Human Mesenchymal Stem Cells of Diverse Origins Support Persistent Infection with Kaposi’s Sarcoma-Associated Herpesvirus and Manifest Distinct Angiogenic, Invasive, and Transforming Phenotypes

Kaposi’s sarcoma (KS), a highly angiogenic and invasive tumor often involving different organ sites, including the oral cavity, is caused by infection with Kaposi’s sarcoma-associated herpesvirus (KSHV). Diverse cell markers have been identified on KS tumor cells, but their origin remains an enigma. We previously showed that KSHV could efficiently infect, transform, and reprogram rat primary mesenchymal stem cells (MSCs) into KS-like tumor cells. In this study, we showed that human primary MSCs derived from diverse organs, including bone marrow (MSCbm), adipose tissue (MSCa), dental pulp, gingiva tissue (GMSC), and exfoliated deciduous teeth, were permissive to KSHV infection. We successfully established long-term cultures of KSHV-infected MSCa, MSCbm, and GMSC (LTC-KMSCs). While LTC-KMSCs had lower proliferation rates than the uninfected cells, they expressed mixtures of KS markers and displayed differential angiogenic, invasive, and transforming phenotypes. Genetic analysis identified KSHV-derived microRNAs that mediated KSHV-induced angiogenic activity by activating the AKT pathway. These results indicated that human MSCs could be the KSHV target cells in vivo and established valid models for delineating the mechanism of KSHV infection, replication, and malignant transformation in biologically relevant cell types.

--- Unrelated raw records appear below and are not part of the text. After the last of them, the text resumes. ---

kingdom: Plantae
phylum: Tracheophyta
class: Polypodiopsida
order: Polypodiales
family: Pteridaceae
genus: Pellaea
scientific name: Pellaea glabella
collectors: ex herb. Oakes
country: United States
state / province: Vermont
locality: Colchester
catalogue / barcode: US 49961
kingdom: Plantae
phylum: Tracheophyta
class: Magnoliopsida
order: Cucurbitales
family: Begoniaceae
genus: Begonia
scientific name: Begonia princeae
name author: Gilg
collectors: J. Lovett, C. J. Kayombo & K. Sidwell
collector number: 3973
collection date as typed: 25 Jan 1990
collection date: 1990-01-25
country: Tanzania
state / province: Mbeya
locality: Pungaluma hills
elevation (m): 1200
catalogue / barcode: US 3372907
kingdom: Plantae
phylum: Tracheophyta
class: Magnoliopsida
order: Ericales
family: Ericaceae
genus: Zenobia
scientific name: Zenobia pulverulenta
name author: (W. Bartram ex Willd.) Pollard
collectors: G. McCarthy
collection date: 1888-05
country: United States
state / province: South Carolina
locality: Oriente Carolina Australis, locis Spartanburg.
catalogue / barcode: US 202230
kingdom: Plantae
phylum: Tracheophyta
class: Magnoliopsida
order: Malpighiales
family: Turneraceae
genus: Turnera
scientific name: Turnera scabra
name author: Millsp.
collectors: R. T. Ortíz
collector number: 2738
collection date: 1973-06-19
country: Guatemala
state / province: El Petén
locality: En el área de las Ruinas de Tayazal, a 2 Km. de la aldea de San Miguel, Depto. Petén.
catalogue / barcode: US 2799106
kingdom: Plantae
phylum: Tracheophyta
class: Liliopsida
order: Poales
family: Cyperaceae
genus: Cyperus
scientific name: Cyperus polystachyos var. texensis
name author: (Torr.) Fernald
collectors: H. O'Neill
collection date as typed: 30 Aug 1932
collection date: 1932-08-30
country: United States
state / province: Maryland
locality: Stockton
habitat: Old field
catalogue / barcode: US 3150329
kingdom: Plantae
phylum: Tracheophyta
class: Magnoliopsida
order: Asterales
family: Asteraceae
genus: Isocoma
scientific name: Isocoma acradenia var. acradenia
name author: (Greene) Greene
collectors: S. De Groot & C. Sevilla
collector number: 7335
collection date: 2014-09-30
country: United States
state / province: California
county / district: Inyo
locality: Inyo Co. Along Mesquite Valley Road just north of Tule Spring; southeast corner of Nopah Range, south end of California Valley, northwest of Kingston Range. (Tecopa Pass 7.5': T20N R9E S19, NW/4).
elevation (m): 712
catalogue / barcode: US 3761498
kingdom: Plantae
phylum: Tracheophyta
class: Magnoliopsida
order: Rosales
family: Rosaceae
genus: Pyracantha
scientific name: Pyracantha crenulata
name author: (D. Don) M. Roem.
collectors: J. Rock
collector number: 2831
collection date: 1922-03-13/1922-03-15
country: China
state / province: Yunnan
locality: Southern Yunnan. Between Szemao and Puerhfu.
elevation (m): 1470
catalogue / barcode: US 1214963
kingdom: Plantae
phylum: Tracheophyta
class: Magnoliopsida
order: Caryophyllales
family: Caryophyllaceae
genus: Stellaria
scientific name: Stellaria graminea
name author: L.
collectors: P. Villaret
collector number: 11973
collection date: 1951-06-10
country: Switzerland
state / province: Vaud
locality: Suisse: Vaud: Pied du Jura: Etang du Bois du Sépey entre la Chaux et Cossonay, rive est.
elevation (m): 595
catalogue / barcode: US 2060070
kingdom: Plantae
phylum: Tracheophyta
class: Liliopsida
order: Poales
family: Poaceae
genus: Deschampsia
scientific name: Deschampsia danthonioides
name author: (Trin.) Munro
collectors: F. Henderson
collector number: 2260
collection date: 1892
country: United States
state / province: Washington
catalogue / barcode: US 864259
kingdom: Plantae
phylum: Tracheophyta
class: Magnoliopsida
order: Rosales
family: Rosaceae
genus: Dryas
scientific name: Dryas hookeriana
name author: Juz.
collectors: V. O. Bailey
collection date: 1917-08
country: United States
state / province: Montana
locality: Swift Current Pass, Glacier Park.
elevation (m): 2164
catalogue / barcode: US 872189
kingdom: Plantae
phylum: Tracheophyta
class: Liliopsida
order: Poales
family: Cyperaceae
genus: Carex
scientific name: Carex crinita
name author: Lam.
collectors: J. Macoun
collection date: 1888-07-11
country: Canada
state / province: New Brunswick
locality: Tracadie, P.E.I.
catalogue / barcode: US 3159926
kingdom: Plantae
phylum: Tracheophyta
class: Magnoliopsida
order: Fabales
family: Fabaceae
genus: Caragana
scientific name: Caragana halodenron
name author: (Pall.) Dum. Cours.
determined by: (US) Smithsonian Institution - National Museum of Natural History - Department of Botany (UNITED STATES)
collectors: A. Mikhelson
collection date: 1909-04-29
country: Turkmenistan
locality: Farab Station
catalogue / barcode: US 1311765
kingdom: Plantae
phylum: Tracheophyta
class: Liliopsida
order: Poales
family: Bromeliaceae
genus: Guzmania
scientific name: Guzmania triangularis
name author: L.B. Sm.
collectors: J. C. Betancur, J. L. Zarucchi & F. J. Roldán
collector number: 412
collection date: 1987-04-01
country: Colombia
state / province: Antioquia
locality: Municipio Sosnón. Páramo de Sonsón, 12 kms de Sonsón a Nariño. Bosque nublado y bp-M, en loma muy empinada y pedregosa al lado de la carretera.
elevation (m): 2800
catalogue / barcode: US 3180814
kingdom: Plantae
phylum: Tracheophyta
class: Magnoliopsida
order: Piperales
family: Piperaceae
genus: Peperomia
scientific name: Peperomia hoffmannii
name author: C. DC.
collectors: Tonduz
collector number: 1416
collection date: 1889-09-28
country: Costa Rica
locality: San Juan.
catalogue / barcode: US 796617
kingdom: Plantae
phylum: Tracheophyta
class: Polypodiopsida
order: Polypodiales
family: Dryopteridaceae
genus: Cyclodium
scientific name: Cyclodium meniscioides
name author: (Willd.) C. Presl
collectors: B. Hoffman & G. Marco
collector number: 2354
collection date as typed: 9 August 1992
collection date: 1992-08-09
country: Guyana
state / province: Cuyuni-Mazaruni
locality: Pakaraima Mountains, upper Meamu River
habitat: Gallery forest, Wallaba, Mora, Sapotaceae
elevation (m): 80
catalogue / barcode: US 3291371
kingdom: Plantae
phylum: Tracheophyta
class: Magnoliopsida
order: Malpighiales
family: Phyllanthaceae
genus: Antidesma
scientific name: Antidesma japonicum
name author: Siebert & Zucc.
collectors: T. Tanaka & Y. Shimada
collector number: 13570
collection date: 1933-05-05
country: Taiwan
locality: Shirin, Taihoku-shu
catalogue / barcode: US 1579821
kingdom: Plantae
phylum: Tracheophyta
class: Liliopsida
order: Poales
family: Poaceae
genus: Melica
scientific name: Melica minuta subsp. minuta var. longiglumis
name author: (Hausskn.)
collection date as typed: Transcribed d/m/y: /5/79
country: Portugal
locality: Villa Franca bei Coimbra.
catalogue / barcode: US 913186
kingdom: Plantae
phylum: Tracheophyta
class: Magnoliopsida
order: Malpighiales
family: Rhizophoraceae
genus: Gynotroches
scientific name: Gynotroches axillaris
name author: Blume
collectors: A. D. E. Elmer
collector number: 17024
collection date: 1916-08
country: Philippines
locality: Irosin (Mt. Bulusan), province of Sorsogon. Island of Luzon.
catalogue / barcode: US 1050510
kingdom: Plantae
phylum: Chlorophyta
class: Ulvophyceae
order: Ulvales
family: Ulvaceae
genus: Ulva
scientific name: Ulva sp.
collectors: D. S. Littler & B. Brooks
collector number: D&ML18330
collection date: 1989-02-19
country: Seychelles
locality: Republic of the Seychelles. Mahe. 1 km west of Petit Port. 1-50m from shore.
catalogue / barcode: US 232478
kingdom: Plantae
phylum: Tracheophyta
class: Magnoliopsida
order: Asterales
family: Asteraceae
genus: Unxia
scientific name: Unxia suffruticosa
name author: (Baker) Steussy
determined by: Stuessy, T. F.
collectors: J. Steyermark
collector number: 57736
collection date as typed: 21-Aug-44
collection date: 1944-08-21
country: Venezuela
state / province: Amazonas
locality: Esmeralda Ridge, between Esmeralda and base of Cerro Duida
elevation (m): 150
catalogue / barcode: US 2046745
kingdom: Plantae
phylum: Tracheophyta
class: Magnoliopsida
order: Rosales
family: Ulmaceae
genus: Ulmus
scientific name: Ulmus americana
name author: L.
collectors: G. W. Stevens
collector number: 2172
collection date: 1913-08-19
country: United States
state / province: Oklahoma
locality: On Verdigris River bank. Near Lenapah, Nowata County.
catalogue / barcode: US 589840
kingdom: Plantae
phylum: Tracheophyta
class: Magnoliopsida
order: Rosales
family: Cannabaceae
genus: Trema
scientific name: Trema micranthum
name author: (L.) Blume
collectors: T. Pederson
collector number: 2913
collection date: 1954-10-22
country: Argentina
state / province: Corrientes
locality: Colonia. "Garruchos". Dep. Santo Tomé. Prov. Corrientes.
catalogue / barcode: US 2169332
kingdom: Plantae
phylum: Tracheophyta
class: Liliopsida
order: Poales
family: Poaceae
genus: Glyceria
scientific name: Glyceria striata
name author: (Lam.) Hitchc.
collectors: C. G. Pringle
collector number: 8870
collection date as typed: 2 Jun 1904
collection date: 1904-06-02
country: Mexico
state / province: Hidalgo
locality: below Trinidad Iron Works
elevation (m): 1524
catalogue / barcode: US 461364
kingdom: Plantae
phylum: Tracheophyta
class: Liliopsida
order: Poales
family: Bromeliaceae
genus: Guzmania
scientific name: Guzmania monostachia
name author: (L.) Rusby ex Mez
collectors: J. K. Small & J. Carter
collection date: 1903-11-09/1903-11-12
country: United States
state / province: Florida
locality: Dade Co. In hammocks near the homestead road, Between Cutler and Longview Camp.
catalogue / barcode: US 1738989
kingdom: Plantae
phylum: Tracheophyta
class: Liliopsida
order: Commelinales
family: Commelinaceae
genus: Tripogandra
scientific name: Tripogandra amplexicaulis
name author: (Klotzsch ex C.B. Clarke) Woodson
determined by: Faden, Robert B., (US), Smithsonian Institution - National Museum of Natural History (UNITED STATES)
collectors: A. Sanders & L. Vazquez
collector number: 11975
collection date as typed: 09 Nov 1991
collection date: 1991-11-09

IMPORTANCE Kaposi’s sarcoma is the most common cancer in AIDS patients. While KSHV infection is required for the development of Kaposi’s sarcoma, the origin of KSHV target cells remains unclear. We show that KSHV can efficiently infect human primary mesenchymal stem cells of diverse origins and reprogram them to acquire various degrees of Kaposi’s sarcoma-like cell makers and angiogenic, invasive, and transforming phenotypes. These results indicate that human mesenchymal stem cells might be the KSHV target cells and establish models for delineating the mechanism of KSHV-induced malignant transformation.